コーヒーか紅茶、ケーキ、クッキー、サンドイッチ、プディングなど、好きなものが選択できます。

日本と比べると、かなりボリュームがあり、選択の幅があります。結構、カロリーも高いと思います。

スタッフも、午前、午後に一回ずつ、おやつ休憩、昼、夕食休憩が交代制でありました。

介助

介助は、基本的に機械を使います。カラダが大きくて重い人が多いので、抱えたり、動かしたりは、無理です。

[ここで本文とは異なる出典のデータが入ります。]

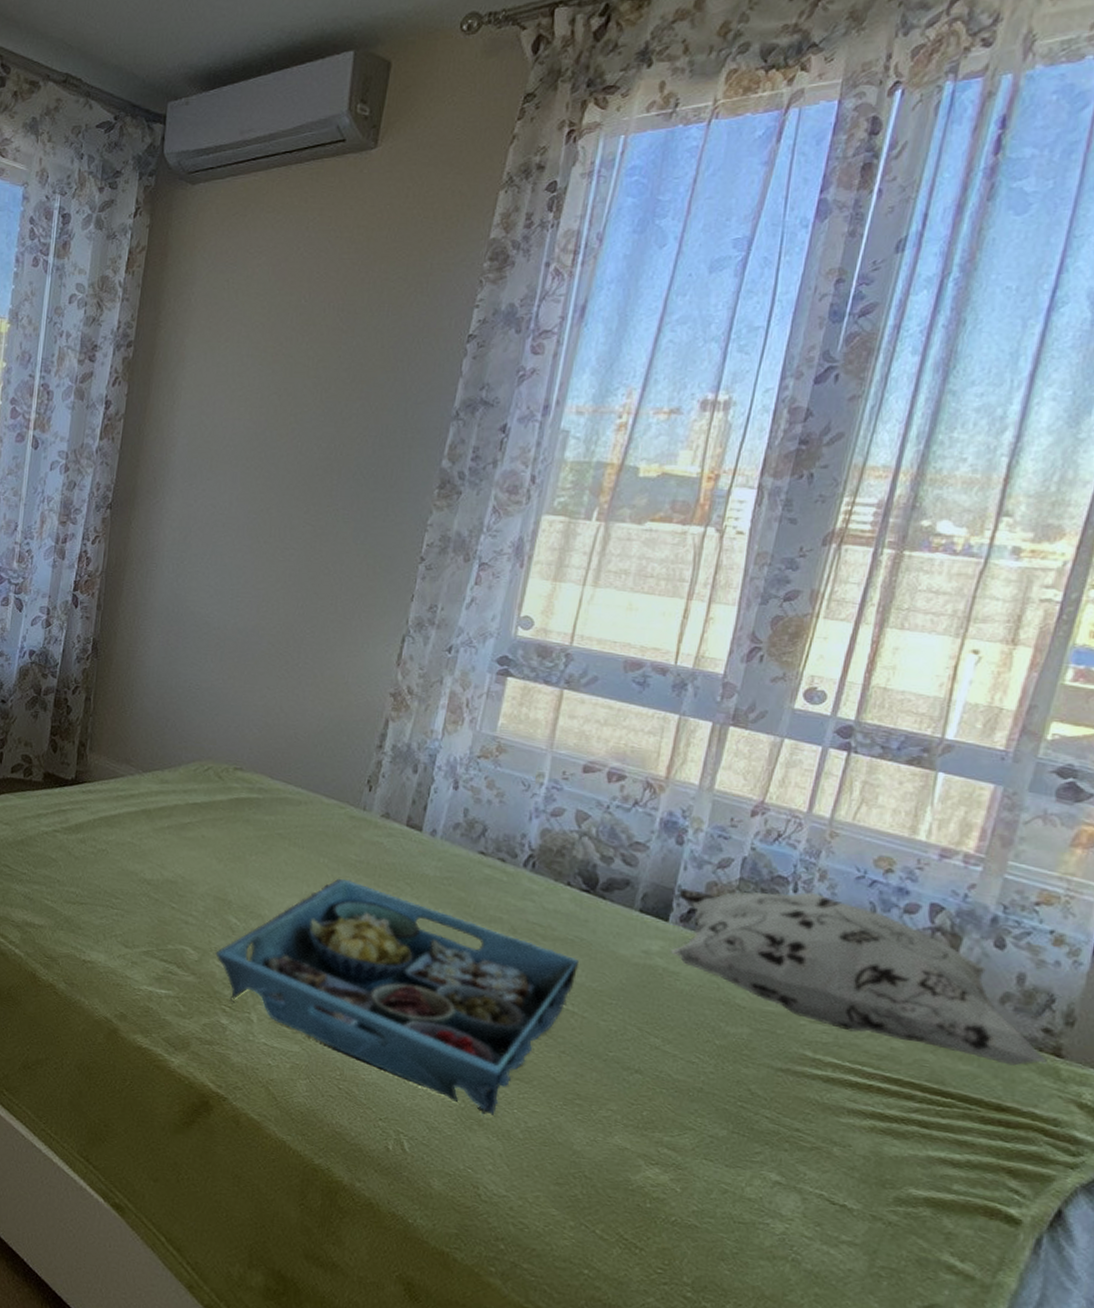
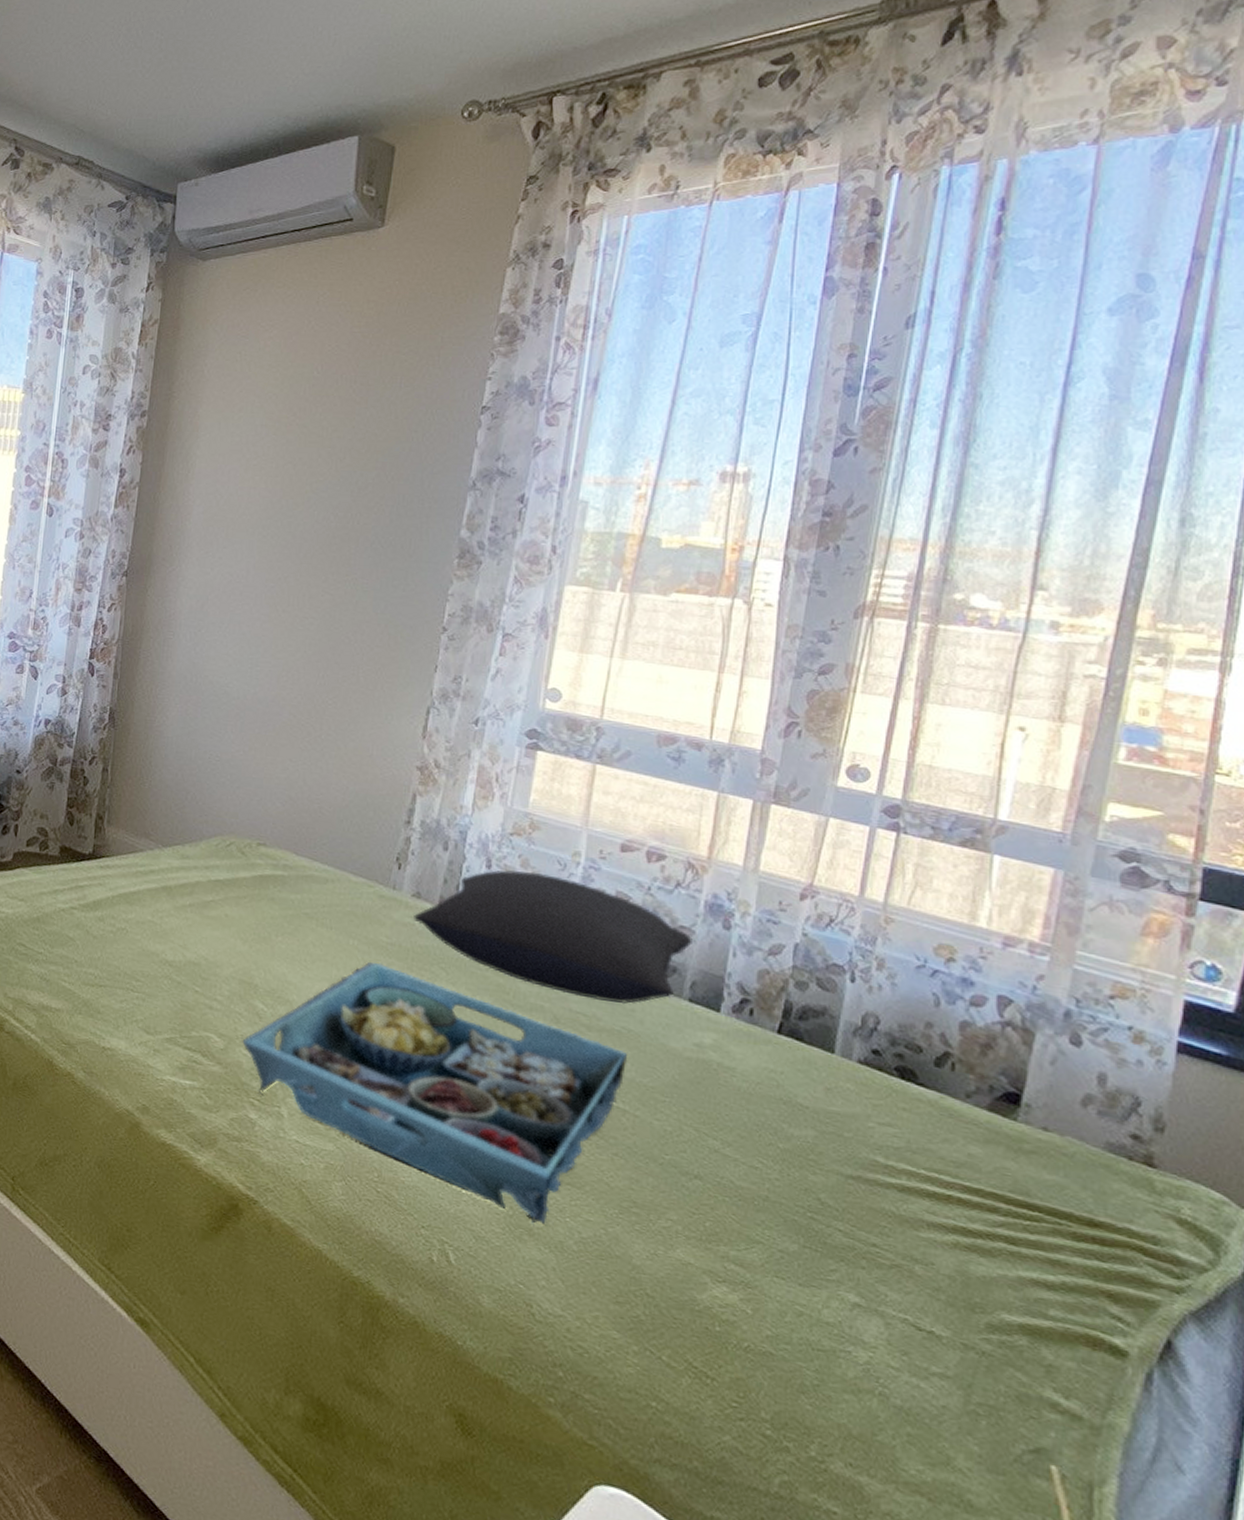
pillow: none [382,791,647,916] -> present [414,870,693,1005]
decorative pillow: present [671,888,1047,1066] -> none [725,976,1139,1176]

常に、スタッフ2~3名で対応します。利用者を機械で持ち上げたり、吊るしたりする操作を覚え、慣れるのに大変でした。

基本的には、介助する側に、カラダの負担が行かないように、ケガをしないように訓練を受けました。

1ヶ月に1度程度は、勤務に関する研修が義務づけられていました。

活動

施設では、毎日、エクササイズやゲーム活動のために、専門スタッフが訪れました。定期的に、遠足も設定されていました。

施設を訪れたり、週末に外泊に連れ出したりする家族も多く、訪問者の出入りが絶えずありました。

看護師と介護士

看護師は、クスリ関係を担当しましたが、介護士の監督•管理も担いました。

看護師は地位が高く、施設の責任者としての役割を負っていました。

様々な場合において、判断が求められることも多かったです。

介護施設のあり方

以上、経験した範囲内で書いてきました。

日本の介護施設について思うことは、お年寄りを閉じ込める場であってはならないし、自由を奪う場であってほしくないということです。

カロリー計算、栄養バランスも必要かもしれませんが、もっと、食事を楽しむことを重視してもいいのではないかと思います。

限られた人生を、堅苦しいルールに縛られた生活にしてほしくないのです。

働いていた施設には、余命の限られたタバコの好きな男性がいました。その男性は、癌を患っていました。

その男性には、好きなように好きなだけ、タバコを吸っていいと告げられていました。

いつも、あるスタッフが、その男性に付き合って、外で一緒にタバコを吸いながら、談笑していたのを覚えています。

まとめ

海外の介護施設では、スタッフが大勢一度に集まり、時間で一斉に作業をするというイメージでした。

日本では、静かに、それぞれの部屋で過ごし、食事の時間に食堂に移動するということで、テレビがずっとついているという印象でした。

私が入所するとしたら、どちらを選ぶか考えてみると、正直のところ、どちらも気が乗りません。

こうして、老人だけ集められた場所で、自分より認知症レベルの重い人とも一緒にずっと住み続けるというのは、避けたいと思ってしまいます。

いつまでも、自宅で気ままに過ごすのが望みです。